Scared of the prospects of closure, a group of employees formed a new union, met Saroj Goenka, wife of the late B D Goenka, son of RNG, in Chennai, and agreed to work. In the process, some 15 leaders of the other union, including Sebastian Paul, had to resign. Anantaraman thus ensured the cleansing of Kochi edition of the legacy of strikes for a long time till a strike crippled it in the mid-2000s.
When T J S George took over as editorial advisor in the late 1980s in the South, it was a badly designed paper. T J S streamlined it and introduced the system of dummy for page layout. In Bangalore at first, there was protest over the new system as pages were made till then by the ignorant press workers as they fancied. When T J S came to Kochi after Anantaraman left, he was surprised to find that Kochi already was following a dummy system for page one.
That was the contribution of Anathakrishna Pilla, as he had come from Bombay edition. And everyone on the desk learnt that skill from him. He was also a grammarian and we juniors learnt a lot from him. But Anantaraman was not impressed and said, if grammar was what mattered in journalism, he could as well appoint a college professor for the job. But even he had to concede the ground to Pilla sometimes as far as grammar was concerned.
The Kochi desk somehow had earned the dubious distinction as a den of conspiracies and backbiting and that reputation was erased by M K Das, the new Resident Editor. It was under his stewardship that Express launched the Trivandrum and Kozhikode editions.
Express had a reputation of giving dynamic, subtle and bold headings. Here is an instance: in the Karunakaran ministry in the 1980s, K P Ramachandran Nair of NDP was the health minister. There was some row over his handling of the portfolio and he was divested of it for some time. It was announced that he was advised rest on health grounds. After the issues were settled, the portfolio was given back to him.
When the report came, the then News Editor went through it and suggested a page one heading: ‘Ramachandran regains health portfolio.’ But I amended it to ‘Ramachandran regains Health’ with a capital H, saying it would mean both his health and the portfolio and by implication, the wranglings behind the whole thing.
In the next week’s Kala Kaumudi magazine, the venerable critic M Krishnan Nair wrote an elaborate article on how much he enjoyed reading the heading and on the art of writing headings to brighten the reports. Then only I realised how a heading could have that much impact.

#### [TASK ITEM A]
Answer these from the excerpt about the Express newsroom:
(i) What system for page layout did T J S George introduce?
(ii) Who was the new Resident Editor who erased the Kochi desk's reputation for conspiracies and backbiting?
(iii) In which magazine did M Krishnan Nair write about the heading?
#### [TASK ITEM B]
From the excerpt about the Express newsroom, extract the passage from "That was the" up to and including "and Kozhikode editions.".
You won't need the entries that come after this excerpt about the Express newsroom.

#### [DATA FOR ANALYSIS]
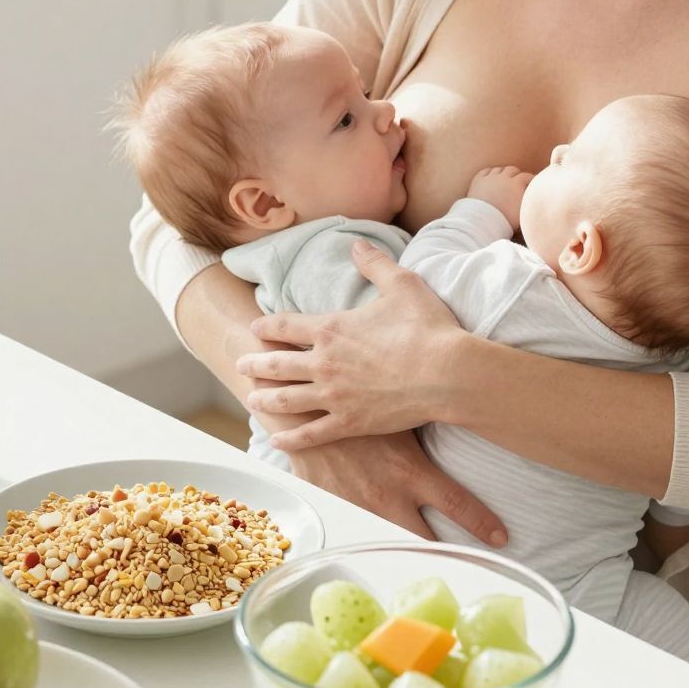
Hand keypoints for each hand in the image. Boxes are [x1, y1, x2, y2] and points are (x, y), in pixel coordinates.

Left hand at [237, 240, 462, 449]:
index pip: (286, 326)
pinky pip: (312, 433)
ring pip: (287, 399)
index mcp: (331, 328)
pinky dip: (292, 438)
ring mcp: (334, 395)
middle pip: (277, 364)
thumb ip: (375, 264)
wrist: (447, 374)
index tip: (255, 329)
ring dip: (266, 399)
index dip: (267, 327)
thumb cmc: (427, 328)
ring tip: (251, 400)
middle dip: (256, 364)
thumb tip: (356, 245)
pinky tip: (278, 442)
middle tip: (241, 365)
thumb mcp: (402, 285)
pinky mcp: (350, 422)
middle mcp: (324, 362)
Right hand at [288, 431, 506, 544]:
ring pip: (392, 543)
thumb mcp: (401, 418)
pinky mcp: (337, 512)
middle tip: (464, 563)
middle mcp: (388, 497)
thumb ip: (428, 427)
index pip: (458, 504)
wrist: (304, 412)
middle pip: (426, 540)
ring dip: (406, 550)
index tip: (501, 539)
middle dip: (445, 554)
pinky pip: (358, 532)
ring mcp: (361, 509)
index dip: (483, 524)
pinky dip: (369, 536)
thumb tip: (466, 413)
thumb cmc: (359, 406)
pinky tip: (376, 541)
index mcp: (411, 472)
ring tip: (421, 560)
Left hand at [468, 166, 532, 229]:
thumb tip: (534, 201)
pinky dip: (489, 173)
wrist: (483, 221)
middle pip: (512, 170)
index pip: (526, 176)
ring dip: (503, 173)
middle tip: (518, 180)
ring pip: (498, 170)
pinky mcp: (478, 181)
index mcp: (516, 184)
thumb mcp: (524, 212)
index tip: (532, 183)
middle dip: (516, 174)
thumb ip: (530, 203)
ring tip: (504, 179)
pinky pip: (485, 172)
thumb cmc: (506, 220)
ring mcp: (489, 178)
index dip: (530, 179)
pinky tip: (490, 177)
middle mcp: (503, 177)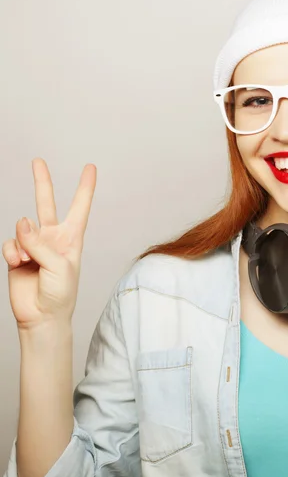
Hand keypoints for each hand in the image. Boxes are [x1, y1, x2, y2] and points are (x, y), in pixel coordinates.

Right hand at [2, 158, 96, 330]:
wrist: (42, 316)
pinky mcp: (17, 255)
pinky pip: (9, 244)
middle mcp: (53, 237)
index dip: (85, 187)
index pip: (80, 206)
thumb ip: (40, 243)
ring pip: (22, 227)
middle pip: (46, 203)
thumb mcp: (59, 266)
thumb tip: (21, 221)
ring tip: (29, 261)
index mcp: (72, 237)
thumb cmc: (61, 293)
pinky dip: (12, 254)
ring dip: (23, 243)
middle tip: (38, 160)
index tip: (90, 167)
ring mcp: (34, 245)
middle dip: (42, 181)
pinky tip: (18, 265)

#### [WORKED SOLUTION A]
(i) The system of dummy for page layout.
(ii) M K Das.
(iii) Kala Kaumudi.

#### [WORKED SOLUTION B]
That was the contribution of Anathakrishna Pilla, as he had come from Bombay edition. And everyone on the desk learnt that skill from him. He was also a grammarian and we juniors learnt a lot from him. But Anantaraman was not impressed and said, if grammar was what mattered in journalism, he could as well appoint a college professor for the job. But even he had to concede the ground to Pilla sometimes as far as grammar was concerned.
The Kochi desk somehow had earned the dubious distinction as a den of conspiracies and backbiting and that reputation was erased by M K Das, the new Resident Editor. It was under his stewardship that Express launched the Trivandrum and Kozhikode editions.